Create a ticket on your board in Jira Software.
Open your repository page in your Git tool or git command line. For example, if you are working in GitHub:
Create two different commits, for example, assign and work log.
TES-1 #assign testerfresh
TES-1 #time 1w:1d:2h Total work logged
Enter your projects name, ticket, assignee and time.
4) Open the ticket on a board and click the “Git” button. Then click the “Compare commits” button.
Select data in all fields and click the “Compare” button.
You will see data about commits after comparing.
Creating New Branch
As your team builds stories, epics, and issues inside Jira, you'd like to create new feature branches from inside Jira, giving the product or a dev team lead more control over the dev teams workflow. You would also like to have quick access to the branch from inside Jira.
Create a ticket on your board in the Jira Software.
In the Git Integration for Jira Software make a connection with your repository with the git service provider you are using. For example, you could be working with a GitLab repository. Use any command, for example: TES-1 #time 1w:1d:2h Total work logged
Enter your projects name, ticket and time.
Go to the Git Integration for Jira Software. Commit is matched.
Click the “New Branch” button on your repository.
Select data in all fields and click the “Create branch” button.
Now a new branch is created.
Creating Pull Requests
You can create new pull requests just right in Jira Git too. Click the “New Pull Request” icon nearby enabled repository.
The repository name is already chosen. Select the “Source branch” from the drop-down. Select the “Target branch” and the “Issue”.
Click the “Create pull request” button. If everything is correct, the new pull request will be created.
Creating Release Tags
Tags can be created in the GitHub, GitLab or Bitbucket account by clicking the “Draft a new release” button in the repository in GitHub, the “New tag” button in Gitlab and the “Create tag” button in Bitbucket.
Important to know that tags will shown in your ticket only if you’ll tie tag with ticket while creating commands.
You could check tags in the ticket while clicking the “Open Jita Git” and scrolling down to the “Tags”.
Viewing Git Commits
Git commits are available for a project and for a specific issue.

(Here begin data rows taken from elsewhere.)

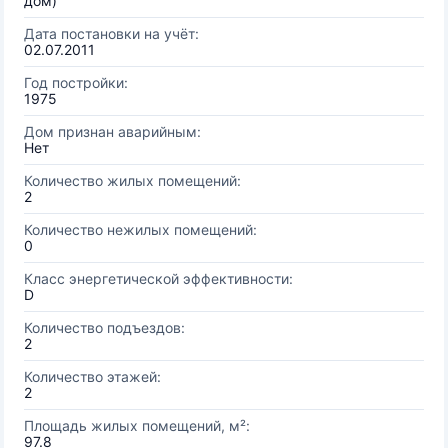
дом)
Дата постановки на учёт:
02.07.2011
Год постройки:
1975
Дом признан аварийным:
Нет
Количество жилых помещений:
2
Количество нежилых помещений:
0
Класс энергетической эффективности:
D
Количество подъездов:
2
Количество этажей:
2
Площадь жилых помещений, м²:
97.8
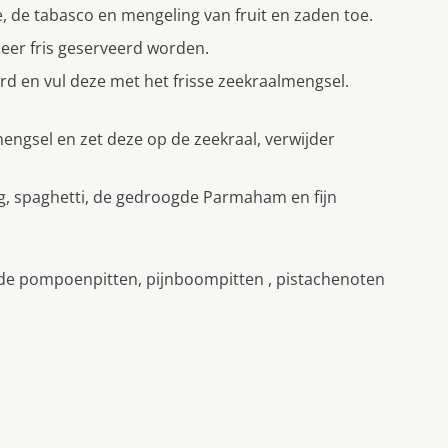
ie, de tabasco en mengeling van fruit en zaden toe.
zeer fris geserveerd worden.
d en vul deze met het frisse zeekraalmengsel.
engsel en zet deze op de zeekraal, verwijder
ng, spaghetti, de gedroogde Parmaham en fijn
gde pompoenpitten, pijnboompitten , pistachenoten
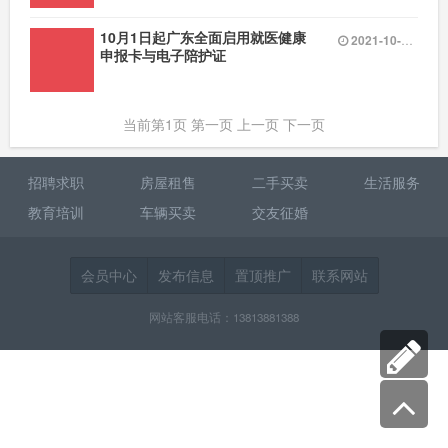
10月1日起广东全面启用就医健康
2021-10-04 08:05
申报卡与电子陪护证
当前第1页 第一页 上一页 下一页
招聘求职
房屋租售
二手买卖
生活服务
教育培训
车辆买卖
交友征婚
会员中心
发布信息
置顶推广
联系网站
网站客服电话：13813881388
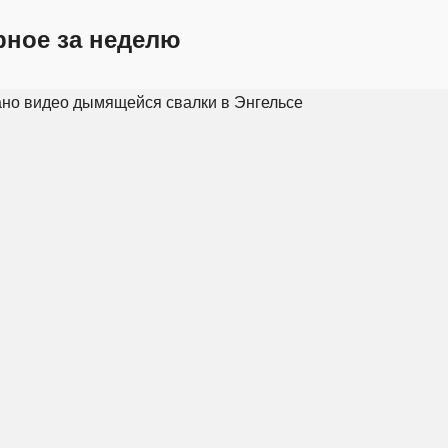
рное за неделю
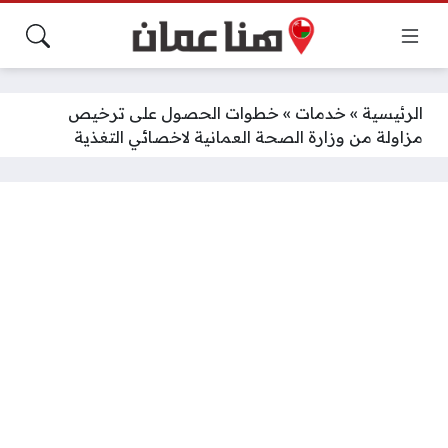
الرئيسية
»
خدمات
»
خطوات الحصول على ترخيص
مزاولة من وزارة الصحة العمانية لاخصائي التغذية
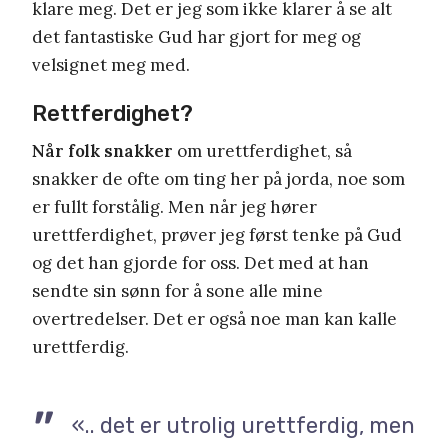
klare meg. Det er jeg som ikke klarer å se alt
det fantastiske Gud har gjort for meg og
velsignet meg med.
Rettferdighet?
Når folk snakker
om urettferdighet, så
snakker de ofte om ting her på jorda, noe som
er fullt forstålig. Men når jeg hører
urettferdighet, prøver jeg først tenke på Gud
og det han gjorde for oss. Det med at han
sendte sin sønn for å sone alle mine
overtredelser. Det er også noe man kan kalle
urettferdig.
«.. det er utrolig urettferdig, men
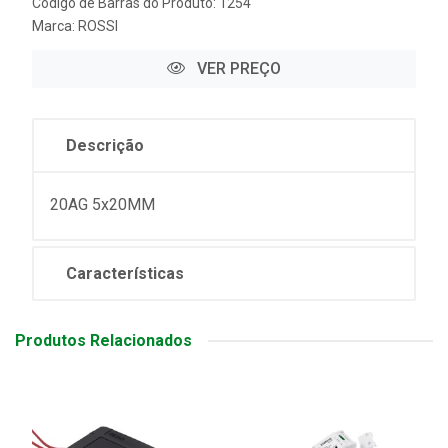
Código de Barras do Produto: 1254
Marca:
ROSSI
VER PREÇO
Descrição
20AG 5x20MM
Características
Produtos Relacionados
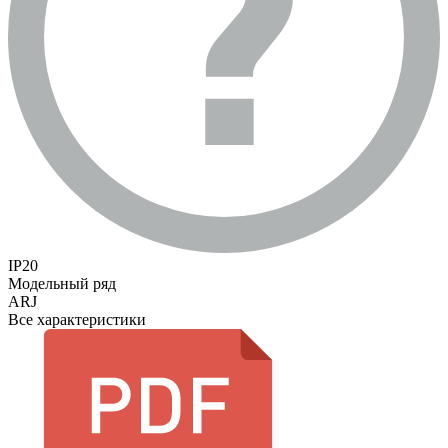
IP20
Модельный ряд
ARJ
Все характеристики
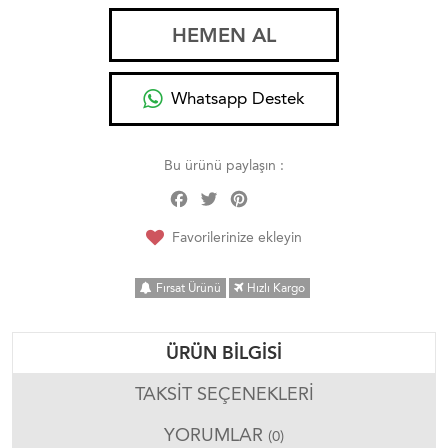
HEMEN AL
Whatsapp Destek
Bu ürünü paylaşın :
Facebook
Twitter
Pinterest
Share
Favorilerinize ekleyin
Fırsat Ürünü
Hızlı Kargo
ÜRÜN BILGISI
TAKSIT SEÇENEKLERI
YORUMLAR
(0)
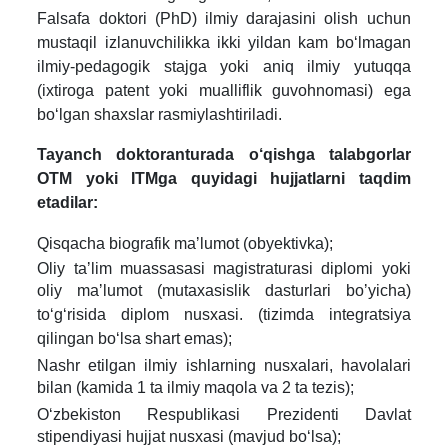
Falsafa doktori (PhD) ilmiy darajasini olish uchun
mustaqil izlanuvchilikka ikki yildan kam bo‘lmagan
ilmiy-pedagogik stajga yoki aniq ilmiy yutuqqa
(ixtiroga patent yoki mualliflik guvohnomasi) ega
bo‘lgan shaxslar rasmiylashtiriladi.
Tayanch doktoranturada o‘qishga talabgorlar
OTM yoki ITMga quyidagi hujjatlarni taqdim
etadilar:
Qisqacha biografik maʼlumot (obyektivka);
Oliy taʼlim muassasasi magistraturasi diplomi yoki
oliy maʼlumot (mutaxasislik dasturlari boʼyicha)
to‘g‘risida diplom nusxasi. (tizimda integratsiya
qilingan bo‘lsa shart emas);
Nashr etilgan ilmiy ishlarning nusxalari, havolalari
bilan (kamida 1 ta ilmiy maqola va 2 ta tezis);
Oʻzbekiston Respublikasi Prezidenti Davlat
stipendiyasi hujjat nusxasi (mavjud boʻlsa);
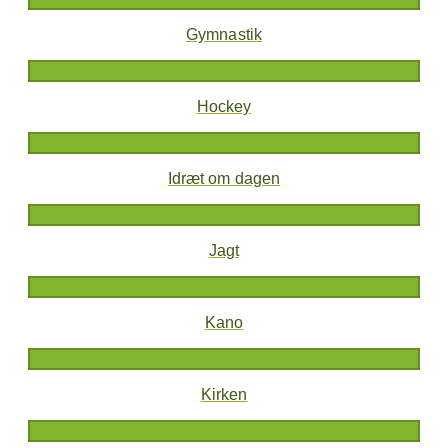
Gymnastik
Hockey
Idræt om dagen
Jagt
Kano
Kirken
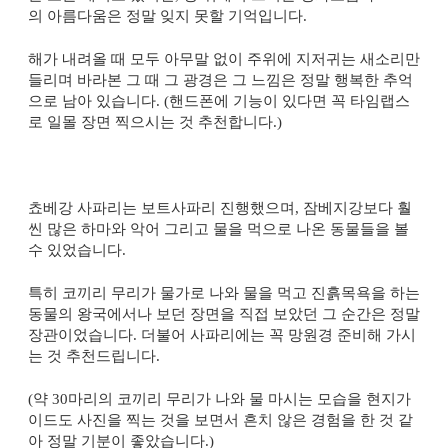
의 아름다움은 정말 잊지 못할 기억입니다
.
해가 내려올 때 모두 아무말 없이 주위에 지저귀는 새소리만
들리며 바라본 그 때 그 광경은 그 느낌은 정말 행복한 추억
으로 남아 있습니다
. (
핸드폰에 기능이 있다면 꼭 타임랩스
로 일몰 장면 찍으시는 것 추천합니다
.)
쵸베강 사파리는 보트사파리 진행했으며
,
잠베지강보다 훨
씬 많은 하마와 악어 그리고 물을 먹으로 나온 동물들을 볼
수 있었습니다
.
특히 코끼리 무리가 물가로 나와 물을 먹고 진흙목욕을 하는
동물의 왕국에서나 보던 장면을 직접 보았던 그 순간은 정말
장관이었습니다
.
더불어 사파리에는 꼭 망원경 준비해 가시
는 것 추천드립니다
.
(
약
30
마리의 코끼리 무리가 나와 물 마시는 모습을 현지가
이드도 사진을 찍는 것을 보면서 흔치 않은 경험을 한 것 같
아 정말 기분이 좋았습니다
.)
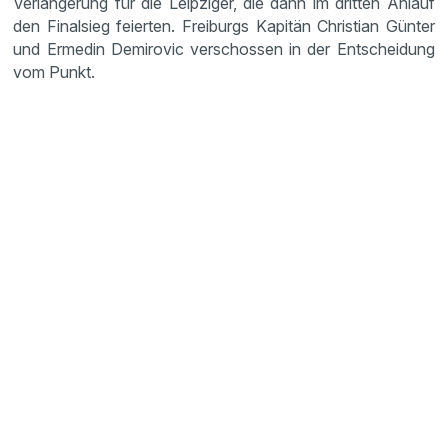
Verlängerung für die Leipziger, die dann im dritten Anlauf
den Finalsieg feierten. Freiburgs Kapitän Christian Günter
und Ermedin Demirovic verschossen in der Entscheidung
vom Punkt.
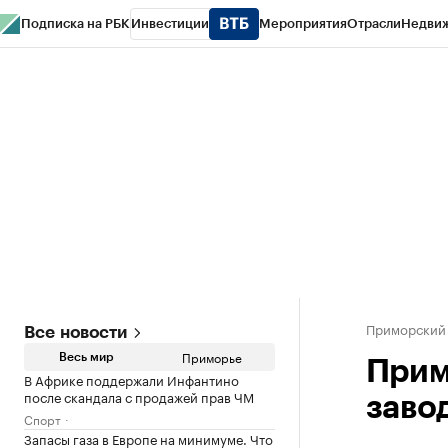
Подписка на РБК
Инвестиции
Мероприятия
Отрасли
Недви
РБК Курсы
РБК Life
Тренды
Визионеры
Национальные проекты
Горо
Газета
Спецпроекты СПб
Конференции СПб
Спецпроекты
Проверк
Приморский
Все новости
Приморье
Весь мир
Прим
В Африке поддержали Инфантино
после скандала с продажей прав ЧМ
завод
Спорт
Запасы газа в Европе на минимуме. Что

To view a Project Commit navigate to the project our repository configuration page by the following steps:
Choose -> Project -> Jira Git Integration
All commits related to this project are shown here:
To view, an Issue Commit navigate to the Jira issue and click on the Git tab located as shown below.
Clicking on Git will display all the commits created for a specific issue. This example shows the bottom of the page for Jira issue RING-1, showing all the commits with RING-1 in the commit comment.
The Team Insights page can be accessed from the configuration page with the button on the top right corner.
This allows managers to check their software team's productivity visually. Commits and pull requests are visually represented on a calendar to track team’s performance and productivity.
Prerequisites for this functionality are that you have a Git service connected, at least one repository indexed and you have connected a Git commit to a Jira issue. Once set up, you can filter the data by user and/or by project.
You can also toggle between weekly and monthly calendars for a better overview.
If you notice any problems with matching projects, commits or issues in the Git Integration app, you can choose to Re-Sync your data.